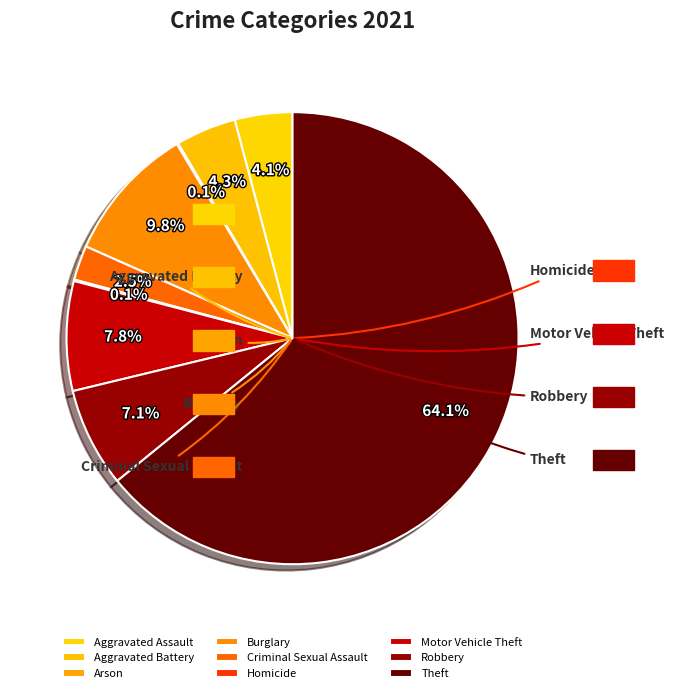

Does Arson represent more than half of the total?

No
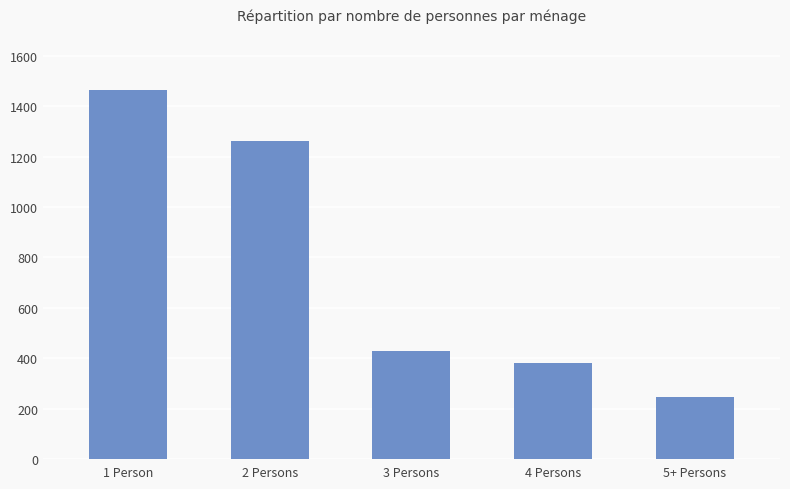

Reading right to left, what are all the values shown in this chart?

5+ Persons=245	4 Persons=380	3 Persons=430	2 Persons=1260	1 Person=1465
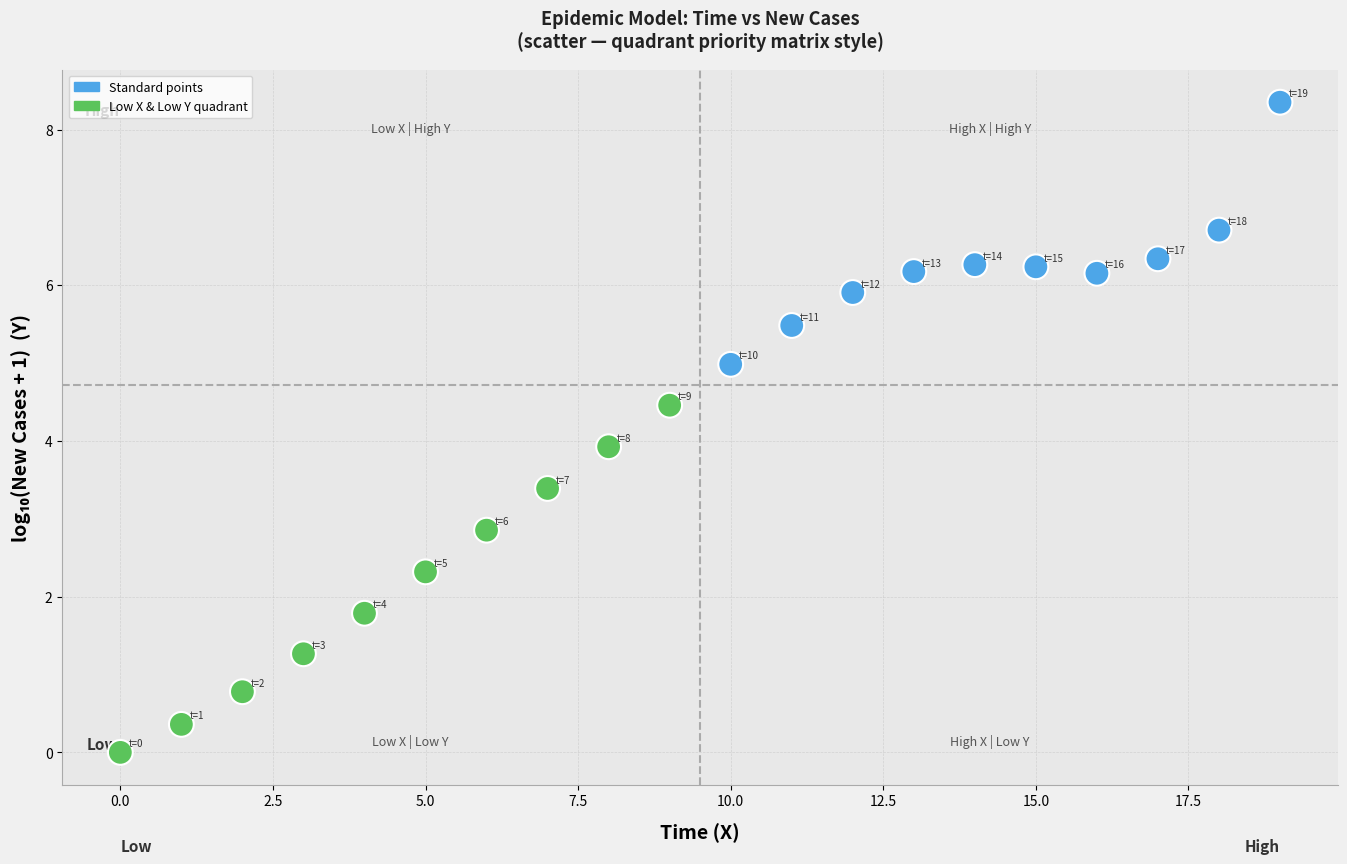

What is the range of Y values (max minus min)?

8.4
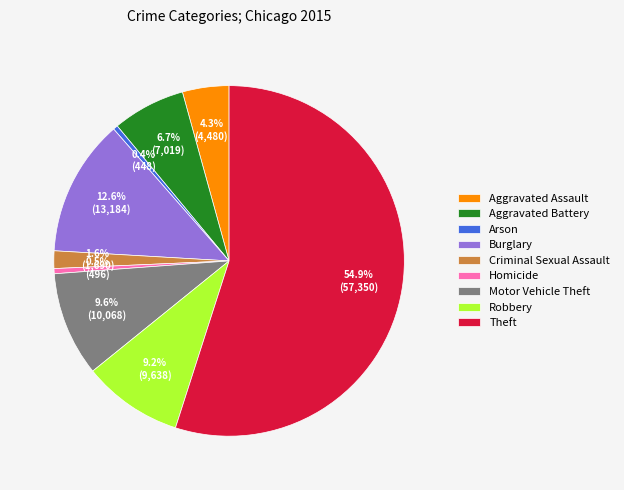

Which slice represents more than half of the pie?

Theft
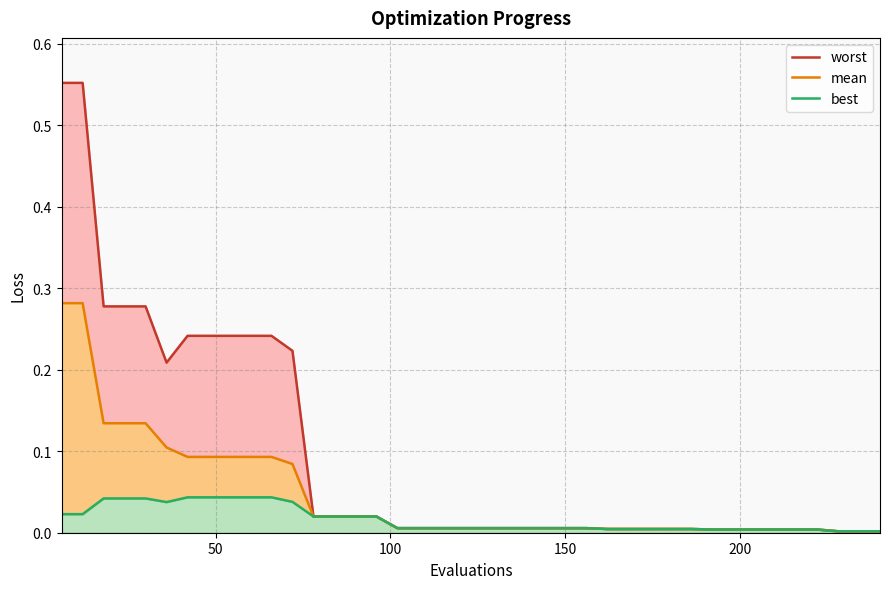

True or false: best and mean intersect in this chart.

False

----

Write every line of the records above as a numbered list, leaving out blank lines and the pictures.

1. Does Arson represent more than half of the total?
2. No
3. Reading right to left, what are all the values shown in this chart?
4. 5+ Persons=245	4 Persons=380	3 Persons=430	2 Persons=1260	1 Person=1465
5. What is the range of Y values (max minus min)?
6. 8.4
7. Which slice represents more than half of the pie?
8. Theft
9. True or false: best and mean intersect in this chart.
10. False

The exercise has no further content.